Which is more than they had in life. It is a mercy.”

  “A mercy?” Simeon asked, scowling.

  “You did this on purpose?” Amelia whispered. White noise filled her head.

  “Not alone, I assure you.” Her father raised his chin defiantly. “It's been done a hundred—a thousand—times before. The U.S. government has pursued policies of depopulation for years. We have merely accelerated those policies to track with the current dwindling agricultural yields and scarcity of resources. To protect the chosen, to ensure our survival—yes, a few were sacrificed to save the many. God will always make a way for America to survive.”

  “And that way is to kill millions of people?” Simeon asked.

  “In a word, yes.” Declan glared at him. “God ordered the wholesale slaughter of entire nations to protect the Israelites. Moses destroyed every person in Heshbon and Bashan, including women, children, and infants. It was a moral imperative.”

  Amelia couldn't comprehend his words. All her conflicted emotions knotted up inside her. He was her father and he was a mass murderer, and she loved him and hated him like she'd loved and hated him her entire life.

  “Moral?” Simeon spat. “You're justifying your actions as moral?”

  “Aren't you?” Declan's face turned a fierce, ugly red. “We acted to save millions more from starving to death. The world is dying. Just as God directed Noah to save only eight before he destroyed the earth, few will be spared. If we must sacrifice some to save the chosen, that is a choice I readily make.”

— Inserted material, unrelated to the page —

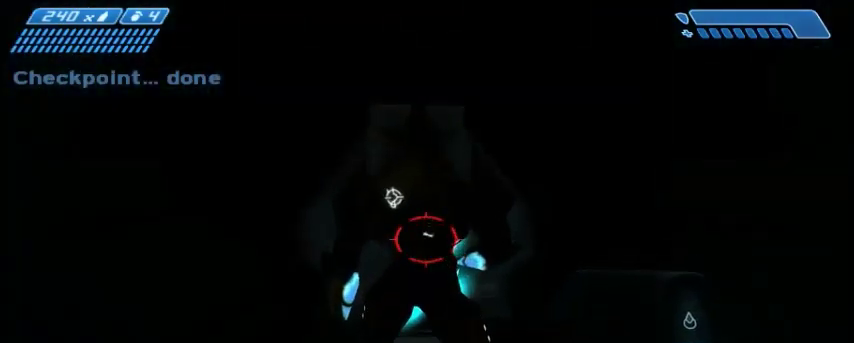
{"keys": ["s"], "mouse": [], "events": [[200, "w", "up"], [467, "s", "down"]]}
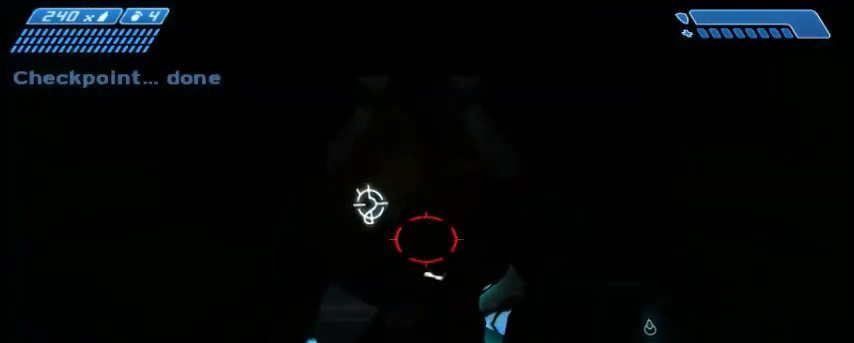
{"keys": [], "mouse": [], "events": [[33, "d", "down"], [133, "d", "up"], [267, "s", "up"]]}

  Hollis grimaced. “You're insane.”

  “Not insane. Pragmatic.” Her father leaned forward, his eyes bright. He spoke with magnetic intensity, like he was convincing his board to take on a promising new acquisition. “We are the only ones with the strength and courage to do what the current, ineffective leadership is not.

  “The famine rumors are real. Just like the potatoes and rice in China, the soybeans in Argentina, and the African wheat, pathogens and parasites are decimating crops across the country. We’ve run out of reserves. We cannot sustain ourselves, nor purchase what we need from countries on the verge of collapse themselves. Our modeling forecasts indicated that a fifteen to twenty percent contraction, along with rationing, would alleviate food insecurity. A swift, immediate reduction in population ensures our survival—and prosperity—as a nation.”